Фуфаев пил с таким наслаждением, что я соблазнился и тоже налил себе стакан. Пиво было свежим и холодным.
— Пей, Белецкий, пей, — радушно угощал Фуфаев. — И соли подсыпь. Нектар. Сюда бы еще воблу — умирать не захочется. Давно такого пива не пробовал!
Неужто он действительно ничего не понял или просто валяет дурака? Фуфаев все больше и больше удивлял меня. Наконец он допил бутылку, отдуваясь, вытер носовым платком губы и самодовольно сказал:
— А все же, несмотря на примеры, выступление удалось. Нутром чувствую, что в самую точку попал. Примеры примерами, суть не в них. Ведь завернул здорово. Верно?
Ошеломленный, я молчал.
— Нет, объективно скажи, хорошее выступление?
И только тогда до меня дошло, что удивляться, собственно, нечему. Все происходит так, как и должно происходить. Что из того, что протесты отклонены?
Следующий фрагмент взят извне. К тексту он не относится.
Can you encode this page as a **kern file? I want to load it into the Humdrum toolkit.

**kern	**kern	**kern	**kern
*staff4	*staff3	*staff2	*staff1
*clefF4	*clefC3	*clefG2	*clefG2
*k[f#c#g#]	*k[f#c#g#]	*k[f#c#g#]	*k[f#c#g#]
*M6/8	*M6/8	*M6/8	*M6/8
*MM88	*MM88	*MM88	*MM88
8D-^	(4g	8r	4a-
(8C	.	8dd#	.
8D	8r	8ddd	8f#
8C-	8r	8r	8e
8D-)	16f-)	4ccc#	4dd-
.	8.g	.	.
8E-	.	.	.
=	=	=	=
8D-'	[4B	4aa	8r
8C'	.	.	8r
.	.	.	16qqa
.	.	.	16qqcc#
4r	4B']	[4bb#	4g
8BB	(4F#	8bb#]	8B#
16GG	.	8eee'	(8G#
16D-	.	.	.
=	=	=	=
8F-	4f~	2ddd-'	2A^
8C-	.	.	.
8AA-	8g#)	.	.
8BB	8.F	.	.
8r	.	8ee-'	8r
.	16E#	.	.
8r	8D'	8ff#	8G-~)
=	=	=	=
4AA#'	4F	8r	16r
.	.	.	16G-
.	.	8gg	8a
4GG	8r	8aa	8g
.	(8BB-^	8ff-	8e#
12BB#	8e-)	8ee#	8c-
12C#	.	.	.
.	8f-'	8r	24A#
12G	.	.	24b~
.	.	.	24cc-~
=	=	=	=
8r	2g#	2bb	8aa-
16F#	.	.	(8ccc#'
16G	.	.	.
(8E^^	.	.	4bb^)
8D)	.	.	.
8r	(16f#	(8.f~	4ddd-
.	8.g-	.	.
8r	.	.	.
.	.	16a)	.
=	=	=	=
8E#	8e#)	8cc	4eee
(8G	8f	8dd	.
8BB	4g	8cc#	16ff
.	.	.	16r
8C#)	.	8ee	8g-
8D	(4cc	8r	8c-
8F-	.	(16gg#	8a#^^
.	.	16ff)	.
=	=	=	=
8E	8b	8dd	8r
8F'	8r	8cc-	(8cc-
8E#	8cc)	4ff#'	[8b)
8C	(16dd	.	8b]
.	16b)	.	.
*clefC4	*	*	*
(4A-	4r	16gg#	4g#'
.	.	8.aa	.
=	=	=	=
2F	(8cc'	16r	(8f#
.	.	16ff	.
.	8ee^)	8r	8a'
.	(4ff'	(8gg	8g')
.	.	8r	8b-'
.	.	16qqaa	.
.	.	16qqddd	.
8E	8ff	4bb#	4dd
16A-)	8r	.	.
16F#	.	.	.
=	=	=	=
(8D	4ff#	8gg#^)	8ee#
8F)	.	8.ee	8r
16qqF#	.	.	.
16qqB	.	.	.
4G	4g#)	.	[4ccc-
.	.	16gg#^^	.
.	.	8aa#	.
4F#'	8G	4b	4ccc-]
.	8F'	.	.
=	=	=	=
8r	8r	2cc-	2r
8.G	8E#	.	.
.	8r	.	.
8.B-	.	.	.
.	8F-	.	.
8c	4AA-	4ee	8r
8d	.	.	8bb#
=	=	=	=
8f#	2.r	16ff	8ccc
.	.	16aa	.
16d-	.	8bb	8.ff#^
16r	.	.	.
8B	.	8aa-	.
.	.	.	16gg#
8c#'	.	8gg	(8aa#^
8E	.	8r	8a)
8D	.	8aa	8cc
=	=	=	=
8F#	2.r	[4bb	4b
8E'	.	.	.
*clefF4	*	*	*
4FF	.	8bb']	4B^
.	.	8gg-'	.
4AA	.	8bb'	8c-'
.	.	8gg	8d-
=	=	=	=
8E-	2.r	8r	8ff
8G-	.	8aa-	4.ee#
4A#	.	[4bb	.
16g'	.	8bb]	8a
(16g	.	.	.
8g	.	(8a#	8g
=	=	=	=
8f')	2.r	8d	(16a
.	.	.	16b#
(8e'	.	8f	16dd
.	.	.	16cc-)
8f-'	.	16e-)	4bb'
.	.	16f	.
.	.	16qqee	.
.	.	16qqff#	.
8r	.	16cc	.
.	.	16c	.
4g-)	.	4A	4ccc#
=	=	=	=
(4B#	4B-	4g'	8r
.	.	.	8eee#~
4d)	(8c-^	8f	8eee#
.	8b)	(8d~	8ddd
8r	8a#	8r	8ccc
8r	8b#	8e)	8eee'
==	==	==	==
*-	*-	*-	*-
У Фуфаева нет и никогда не было никакого мнения по поводу этих дел, и его меньше всего волновала истина. Дела являлись лишь фактурой для выступления. Опротестованы — пример классовой близорукости сотрудников розыска. Протесты отклонены — пример перегибов прокуратуры. Не годятся для одного, годятся для другого. Главное, чтобы выступление удалось. В этом был весь Фуфаев. Весь без остатка. Видимо, под таким углом зрения он рассматривал и всех нас. Эрлих в некой ситуации мог стать примером чекистской непримиримости, а в другой — иллюстрировать отсутствие гибкости и бережного отношения к человеку. Русинов годился в качестве отрицательного примера мягкотелости и непоследовательности или, наоборот, как образец вдумчивости и гуманности. А Александр Семенович Белецкий… Любопытно, примером чего может являться Белецкий?
— Послушай, Фуфаев, ты не собираешься меня использовать в очередном выступлении?
— Как использовать? — не понял он.
— Ну, в качестве примера.
— Нет, а что?
— Как ты считаешь, примером чего являюсь я?
— То есть?
Я объяснил, и Фуфаев, кажется, обиделся. Во всяком случае, следующую бутылку пива он откупоривать не стал, а только повертел ее в своих ручищах и опять поставил на столик.
— Несерьезный ты человек, Белецкий, — с чувством сказал он. На этот раз у него был голос не отца, а отчима. — С Шамраем-то закругляешься?
— Нет, не «закругляюсь».
— Жаль. Броское дело!
Действительно, для Фуфаева дело Шамрая могло стать находкой.
К тому времени, когда происходил наш разговор, следствие по «горелому делу», как его называли в розыске, несколько продвинулось. Эрлих шел по пути, предложенному Сухоруковым. И встал он на этот путь еще до того, как Сухоруков высказал мне свою точку зрения.
В редакции было исключено из партии и переведено в кандидаты девять человек. Все девять были Эрлихом допрошены, и каждое слово в их показаниях тщательно проверено.
Вначале круг сузился до четырех подозреваемых, затем до двух, и наконец до одного — Явича-Юрченко.
Явич-Юрченко вступил в партию большевиков еще до революции. Занимался пропагандистской работой, участвовал в экспроприациях. После неудачной попытки нападения на тюрьму, во время которой был убит жандармский ротмистр, Явича-Юрченко арестовали. На каторге он пробыл около года, затем в связи с психическим заболеванием был помещен в лечебницу, откуда бежал и эмигрировал за границу. Вернулся в Россию в начале восемнадцатого года и осел в Сибири.
После контрреволюционного переворота находился на подпольной работе в Барнауле. Иркутске и Омске, где в тысяча девятьсот девятнадцатом году за грубое нарушение дисциплины был исключен из партии. Как явствовало из документов, он тогда примкнул к группе Бориса Шумяцкого (Червонного). Шумяцкий, вопреки твердой линии Сибирского подпольного комитета большевиков не вступать ни в какие блоки с меньшевиками и эсерами, отстаивал необходимость союза с ними в борьбе против Колчака.
Явич-Юрченко пошел даже дальше Шумяцкого. Используя свои личные отношения с некоторыми эсерами, он пытался создать «единый боевой центр» и активно участвовал в деятельности эсеровско-меньшевистского подполья, что привело к провалу большевистской подпольной ячейки на оружейном заводе в Омске.
В 1920 году Явич-Юрченко признал свои ошибки, и его восстановили в партии. Затем — журналистская работа в Петрограде и участие в качестве свидетеля в процессе по делу правых эсеров, многих из которых он хорошо знал еще до революции. Из документов комиссии по партчистке было видно, что основанием ко вторичному исключению Явича-Юрченко из ВКП(б) являлось прежде всего «неискреннее поведение на судебном процессе по делу правых эсеров в 1922 году».